Trivial performance questions
geoff at gerrietts.net
Sat Oct 18 03:33:29 CEST 2003
Quoting Peter Hansen (peter at engcorp.com):
> I won't disagree with most of that (we're rapidly reaching near total
> agreement here! :-) but I do think that assuming "the code will always
> be touched" is a very healthy attitude, in the same way you think that
> at least trivial attention to performance is a healthy attitude.
Yes, I think we're pretty close to in accord here.
> As an XP team, we tend to consider that critical evaluation to be
> the domain of the customer, so we basically don't worry about it
> until there is feedback that we're doing the wrong thing. This,
> in cooperation with the customer, makes the best use of the our
> resources (for which the customer is paying, in effect). But,
> yeah, that's just the XP view of things.
And I'm working from the perspective of an internal customer. But I
also think that with an external customer; special care ought to be
paid to those pieces of software that you don't plan to live
exclusively inside the project.
> > A half-million micro-optimizations may not pay for themselves
> Phew! I seriously hope your group hasn't examined that many
> pieces of code with performance concerns in mind! We don't have
> even that many lines of code, let alone areas that could be
...well, no, we haven't. But we are approaching that many lines of
code. And a good deal of it is naive code, none of which we will be
able to reclaim the lost performance from without more profound reason
to refactor. Some of it we probably should, but it's a challenge to
effectively profile our code.
> There's some truth in that, but I can't shake the nagging feeling
> that simply by using Python, we've moved into a realm where the
> best way to optimize a serious problem area is to rewrite in C
> or Pyrex, or get a faster processor. (Like you, I can be
> persuaded, but this is what _my_ experience has taught me.)
Probably some truth in that, too.
> Actually, it's probably just that re-interpretation and discussion
> which proves so very useful, not the phrase itself.

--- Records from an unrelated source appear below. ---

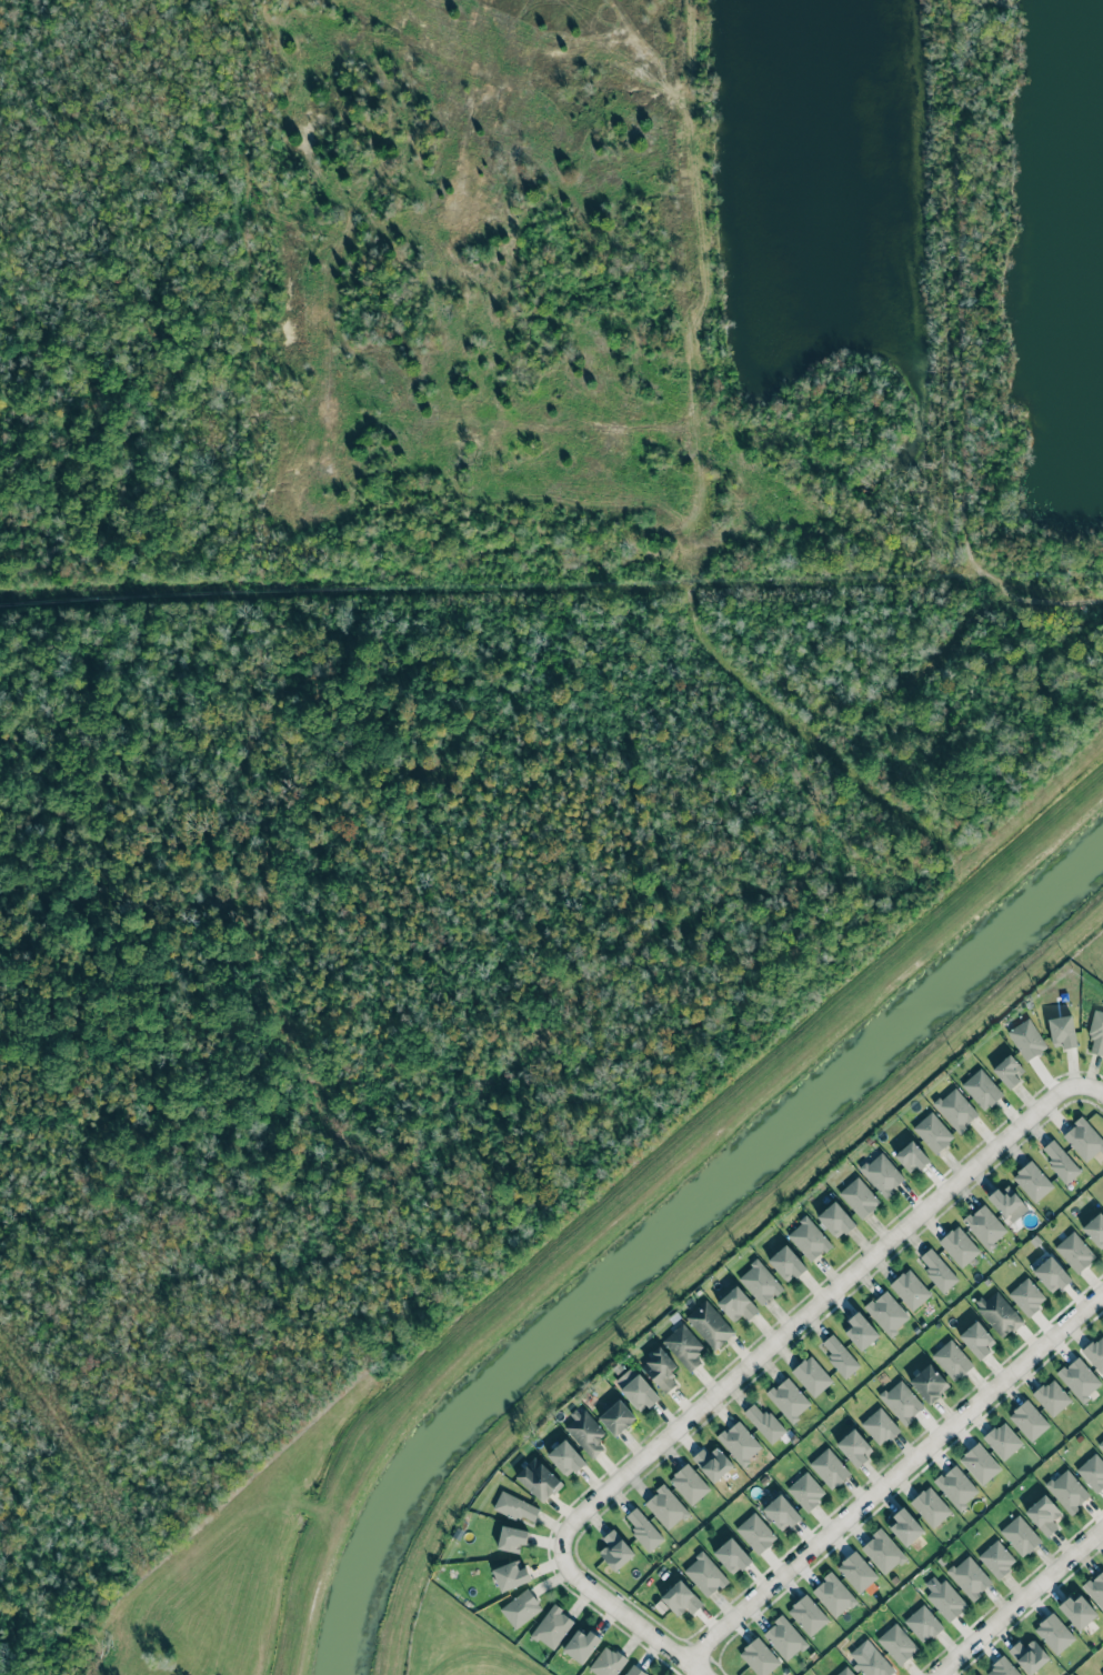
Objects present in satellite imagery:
road: (961, 279)
building: (1062, 1031)
building: (1096, 1033)
building: (1026, 1039)
building: (1008, 1070)
building: (982, 1089)
road: (1090, 1090)
building: (956, 1111)
building: (932, 1133)
building: (1083, 1138)
building: (912, 1157)
building: (1060, 1162)
building: (882, 1175)
building: (1032, 1181)
building: (859, 1197)
building: (1005, 1201)
building: (836, 1220)
building: (984, 1227)
building: (1095, 1230)
building: (810, 1238)
building: (958, 1246)
building: (1074, 1252)
building: (786, 1263)
building: (938, 1270)
building: (1051, 1274)
building: (760, 1282)
building: (909, 1290)
building: (1026, 1296)
building: (737, 1304)
road: (812, 1309)
building: (886, 1313)
building: (998, 1314)
building: (709, 1325)
building: (860, 1331)
building: (976, 1339)
building: (684, 1347)
building: (1095, 1353)
building: (840, 1357)
building: (951, 1360)
building: (660, 1369)
building: (812, 1376)
building: (1079, 1378)
building: (929, 1383)
building: (635, 1388)
building: (1051, 1397)
building: (788, 1399)
building: (901, 1401)
building: (617, 1417)
building: (1028, 1419)
building: (765, 1424)
building: (879, 1426)
building: (584, 1432)
building: (1002, 1440)
building: (739, 1443)
building: (1101, 1445)
building: (853, 1447)
building: (565, 1457)
building: (712, 1463)
building: (979, 1463)
building: (828, 1468)
building: (1092, 1471)
road: (894, 1477)
building: (538, 1479)
building: (690, 1483)
building: (955, 1486)
building: (805, 1490)
building: (1066, 1490)
building: (929, 1506)
building: (515, 1507)
building: (666, 1507)
building: (780, 1512)
building: (1043, 1514)
building: (905, 1526)
building: (643, 1530)
building: (755, 1533)
building: (1019, 1535)
building: (511, 1538)
building: (615, 1550)
building: (882, 1551)
building: (731, 1555)
building: (996, 1558)
building: (856, 1571)
building: (704, 1574)
building: (510, 1575)
building: (969, 1577)
building: (1095, 1588)
building: (833, 1595)
building: (680, 1598)
building: (946, 1600)
road: (1021, 1600)
building: (520, 1608)
building: (1077, 1610)
road: (624, 1615)
building: (806, 1615)
building: (922, 1623)
building: (552, 1627)
building: (1054, 1633)
building: (783, 1637)
building: (896, 1643)
building: (580, 1645)
building: (1028, 1655)
building: (758, 1657)
building: (869, 1661)
building: (607, 1662)
building: (1002, 1668)
building: (1102, 1668)
building: (634, 1671)
building: (844, 1671)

Like a Zen
> koan or something, it's too short (or ambiguous) to have direct,
> hard meaning, but the meme it carries is a valuable one with which
> to be infected. ;-)
> The same probably holds true about ambiguous biblical passages,
> I hate to admit.
There's an ambiguous koan-like meme that I like to break out now and
again -- I think it's due to Robert Anton Wilson but the years have
not been kind to my respect for authority:
Any proposition is true in some way, false in some way, and in some
way not pertinent to the matter at hand at all.
Spend enough time with the meme and it justifies both sides of the
> I'd vote for the latter. My group has been heavily junior in
> flavour. Perhaps another cause of the difference is our greater (?)

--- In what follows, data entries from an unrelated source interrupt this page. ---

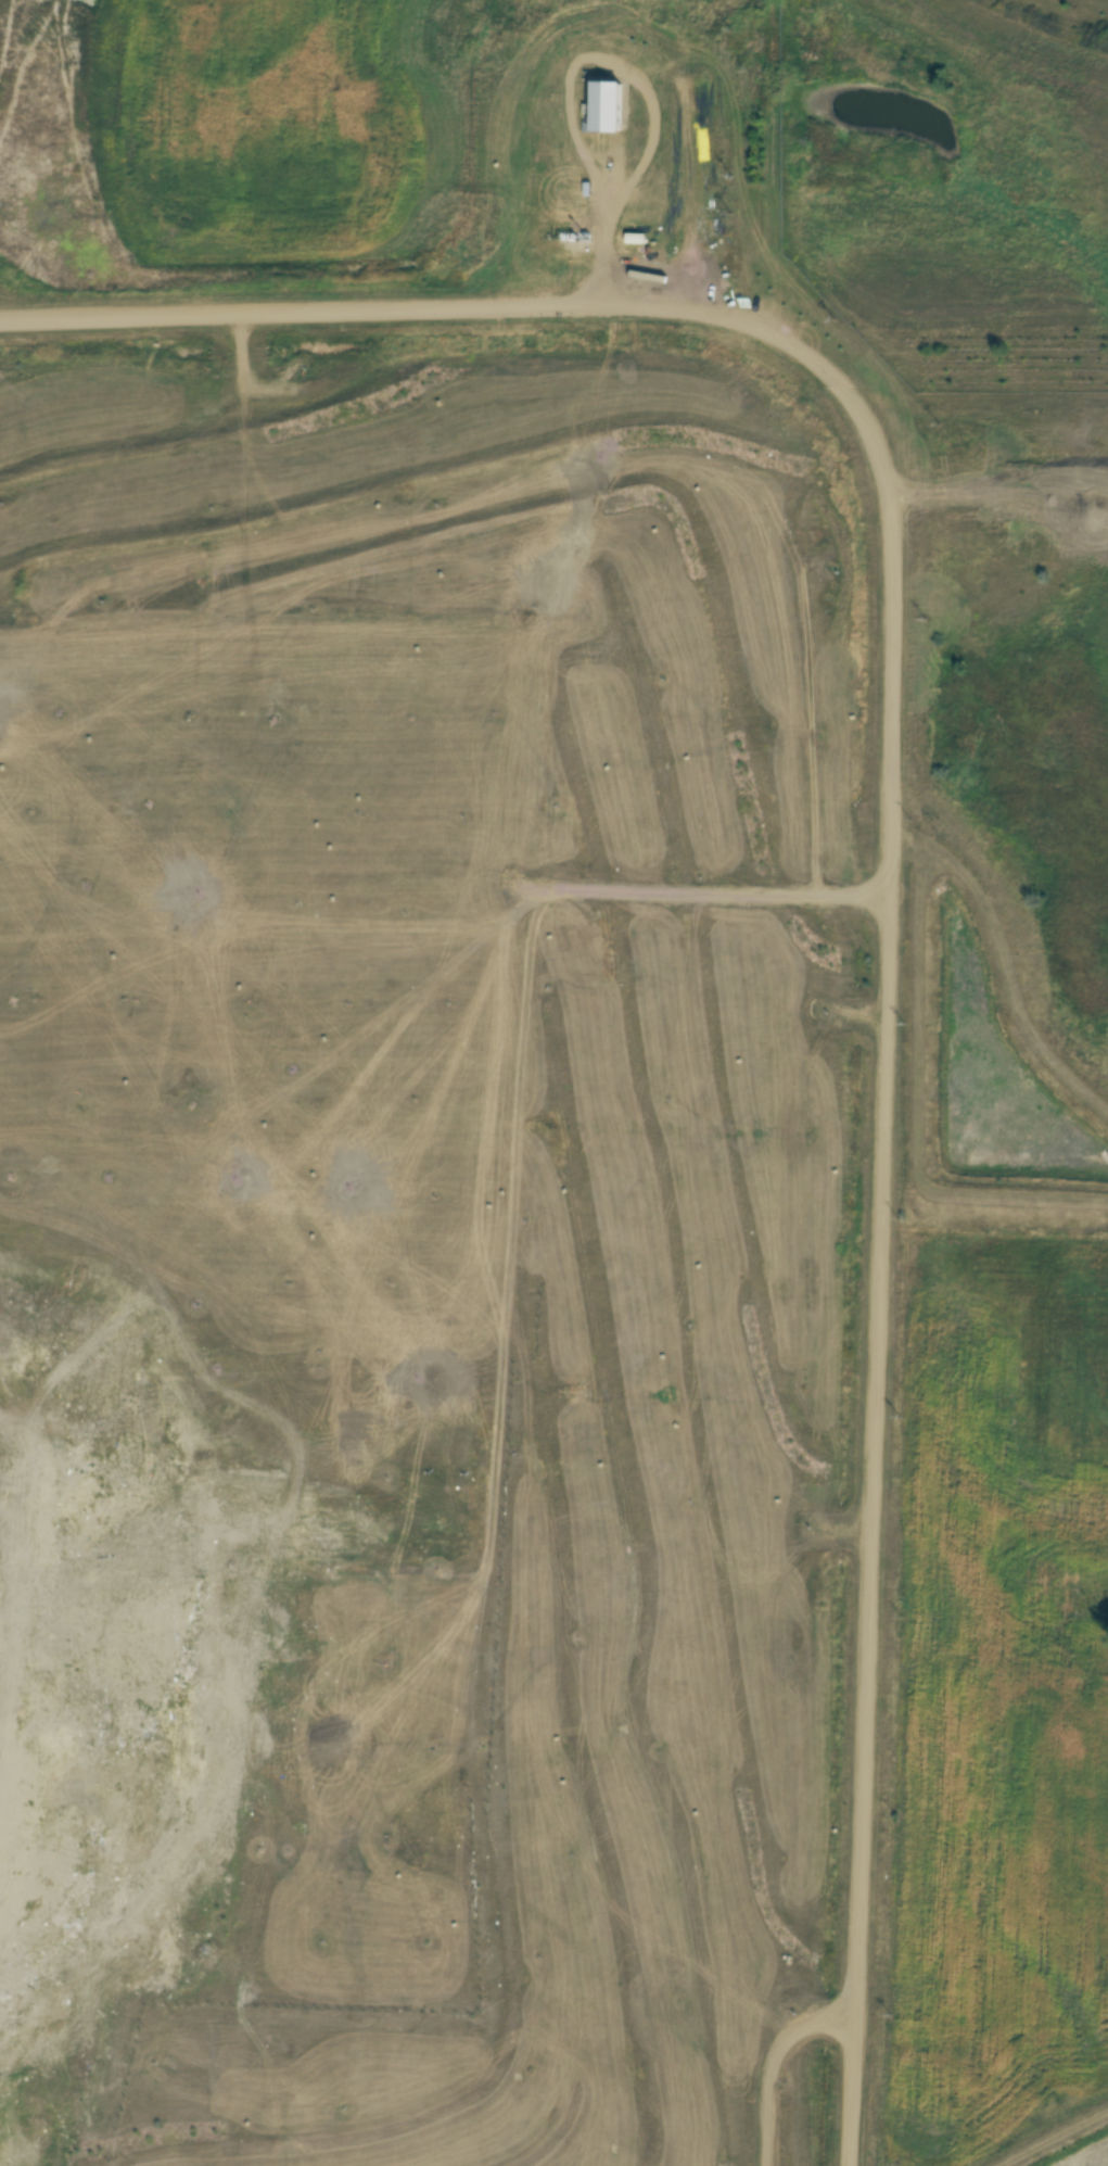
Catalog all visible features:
road: (647, 83)
building: (606, 108)
building: (636, 239)
road: (868, 840)
landfill: (144, 1490)
crop: (997, 1699)
road: (778, 2064)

> emphasis on XP and test-driven development? I doubt anyone could
> say, but for sure your code is more heavily used. I don't even need
> to know what it does to say that. :-)
I'll believe you. :) We've scaled up to the point where we're happy
but bursting at the seams.
> I would agree that new developers would benefit from that kind of
> experience. One of the few reasons why a (good) university or
> college education can be of value to a programmer. So can critical
> reading of some decent books or web pages on the topic.
Yes. It's something of a rite of passage, in some ways. And maybe the
right way to respond to optimization questions is "focus on
algorithms, and learn which built-in constructs use lousy ones". I'm
not sure, but I find "thinking about optimization before your
processors melt is premature" to be more than a little disingenuous.
> I think Kent is merely on a par with the Pope, but is not Himself
> divine. ;-) Knuth is another story, perhaps. :-)
Great minds, but human -- all too human. ;)
Geoff Gerrietts <geoff at gerrietts net> http://www.gerrietts.net/
"Now, now my good man, this is no time for making enemies."